İnsanlar âleminde sosyal ve siyasal ilişkilere yansıtılabilecek bu metaforu, iç ve uluslararası hegemonya merkezinin paydaşları arasındaki kökleri tarihe dayalı ilişkilerin yanısıra, ulusal sınırlar içerisinde sınıf ve sosyal çıkar grupları arasındaki ilişkilere de vurgulamak mümkün görülmektedir.

Protokooperasyon, Batılı gelişmişlerin karşılıklı karmaşık bağımlılık ilişkilerini yansıtırken, hegemonik merkezden uzaklaştıkça tek taraflı ortaklıktan (kommensalizmden)asalaklığa (parazitizme)kadar geniş bir yelpaze ortaya çıkmaktadır.

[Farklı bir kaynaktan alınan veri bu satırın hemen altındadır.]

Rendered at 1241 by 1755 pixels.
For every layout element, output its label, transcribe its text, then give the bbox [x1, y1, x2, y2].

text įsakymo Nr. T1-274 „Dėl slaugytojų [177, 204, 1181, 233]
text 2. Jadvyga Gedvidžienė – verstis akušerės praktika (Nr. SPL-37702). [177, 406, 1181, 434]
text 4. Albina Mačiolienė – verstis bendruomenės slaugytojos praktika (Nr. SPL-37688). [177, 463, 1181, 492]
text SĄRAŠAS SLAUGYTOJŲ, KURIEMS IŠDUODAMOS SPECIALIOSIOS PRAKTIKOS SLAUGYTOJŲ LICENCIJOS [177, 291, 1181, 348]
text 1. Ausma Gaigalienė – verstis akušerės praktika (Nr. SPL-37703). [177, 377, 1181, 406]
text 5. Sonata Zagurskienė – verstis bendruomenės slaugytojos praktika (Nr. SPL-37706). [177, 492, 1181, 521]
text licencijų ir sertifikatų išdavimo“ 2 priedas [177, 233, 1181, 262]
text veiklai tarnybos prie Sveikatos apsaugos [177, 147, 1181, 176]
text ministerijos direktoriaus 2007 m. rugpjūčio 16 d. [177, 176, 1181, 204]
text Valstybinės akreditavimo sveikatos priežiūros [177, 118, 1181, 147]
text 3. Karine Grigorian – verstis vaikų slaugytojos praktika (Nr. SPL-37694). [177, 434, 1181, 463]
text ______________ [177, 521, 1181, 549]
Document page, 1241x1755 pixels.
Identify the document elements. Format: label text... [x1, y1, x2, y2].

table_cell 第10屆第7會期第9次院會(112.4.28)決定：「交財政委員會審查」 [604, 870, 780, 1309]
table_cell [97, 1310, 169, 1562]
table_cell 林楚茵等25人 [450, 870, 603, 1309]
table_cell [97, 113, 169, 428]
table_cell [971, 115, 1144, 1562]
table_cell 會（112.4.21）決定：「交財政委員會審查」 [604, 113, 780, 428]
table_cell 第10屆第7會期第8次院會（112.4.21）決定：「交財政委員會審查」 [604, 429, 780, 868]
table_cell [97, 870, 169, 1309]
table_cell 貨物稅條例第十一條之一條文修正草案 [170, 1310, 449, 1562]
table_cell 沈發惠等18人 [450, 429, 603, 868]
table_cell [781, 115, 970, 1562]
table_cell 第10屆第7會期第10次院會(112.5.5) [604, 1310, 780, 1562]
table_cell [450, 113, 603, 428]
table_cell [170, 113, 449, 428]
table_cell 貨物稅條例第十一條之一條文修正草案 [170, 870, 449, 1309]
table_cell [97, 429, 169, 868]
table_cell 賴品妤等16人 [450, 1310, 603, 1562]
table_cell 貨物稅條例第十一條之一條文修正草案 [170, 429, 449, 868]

Ulusal yapının bu metaforla uzlaştırılacak yönü ise oldukça fazladır. Tarihsel açıdan da bakıldığında Orta Çağ Patrimonyal Devletlerinde tamamen kişiselleşmiş olan yönetim, hukuk ve mülkiyette keyfi davranmakta, yönetilenleri yöneticiye karşı koruyan mekanizmalar bulunmamakta, yapıyı değiştirecek her türden hareketler bastırılmaktadır. Patrimonyal sistemlerin özellikle de âdemi merkezi türünde tüm idari güçler ve bunların iktisadi hakları, özel olarak tahsis edilmiş ekonomik imtiyazlardır. Patrimonyal egemenlik düzeninde hizmetliler; egemenin sofrasından yiyerek, egemen güç sahibinin ambar ve hazinesinden yapılan ayni ve nakdi ödemelerle, hizmet karşılığı toprak kullanım haklarıyla ya da mülk, vergi ve resim gelirleri tahsis edilmek suretiyle gibi yollarla desteklenmektedir[3]Bu tasvir bugün bile kulağa yabancı gelmemektedir.

İmparatorluklar/Sultanlıklar döneminde yaşanan bu süreçte ve kapitalizmin ilk erken birikim dönemi ile 1850’lerden sonra Liberal Kapitalist Devlet’te, devletin şiddet işlevi sermayenin birikimini sağlayıcı yönde, koruma ve yeniden üretme işlevlerine nazaran başat nitelik sergilemiştir. Sermayeyi yeniden üretmek işlevini, alt yapı yatırımları (demiryolları gibi), sömürge yönetimleri ile gerçekleştiren devlet, görmezden geldiği işçi sınıfının emek gücünün fiziksel varlığını devam ettirmek zorunda kalması ve sertleşen sınıf çatışmaları nedenleri ile (1871 Paris Komünü gibi) emeğin yeniden üretimi için koruma işlevini devreye sokmak zorunda kalmıştır. (İngiltere’de kadın ve çocukların çalıştırılmasına üst zaman sınırı konulması vb.).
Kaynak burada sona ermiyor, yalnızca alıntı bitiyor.